* [WORK TO BE COMPLETED] Retype exactly the lines below, starting with the line that contains "and windows up in 1:43" and ending with the last line; leave out any pictures.

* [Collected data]
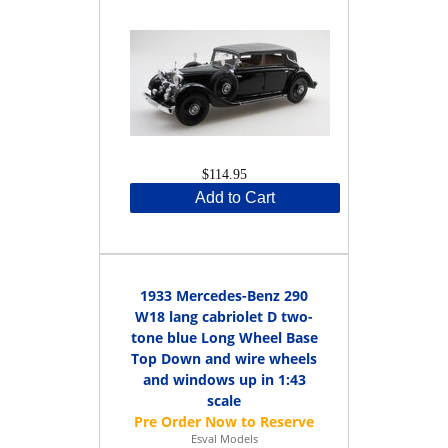
$114.95
Add to Cart
1933 Mercedes-Benz 290
W18 lang cabriolet D two-
tone blue Long Wheel Base
Top Down and wire wheels
and windows up in 1:43
scale
Esval Models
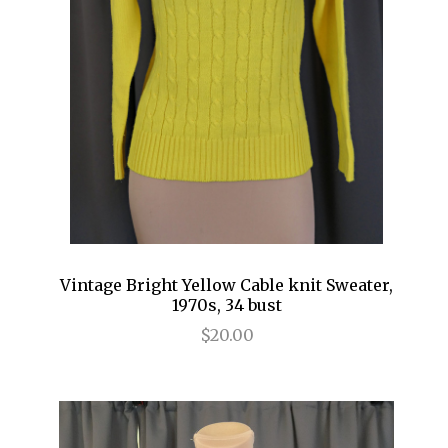
Vintage Bright Yellow Cable knit Sweater,
1970s, 34 bust
$20.00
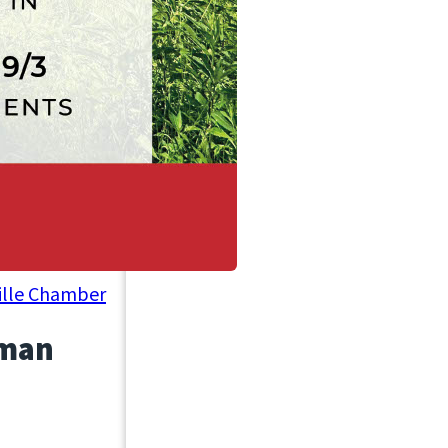
ville Chamber
rman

* [RESPONSE TO THE TASK]
and windows up in 1:43
scale
Esval Models
Vintage Bright Yellow Cable knit Sweater,
1970s, 34 bust
$20.00
ville Chamber
rman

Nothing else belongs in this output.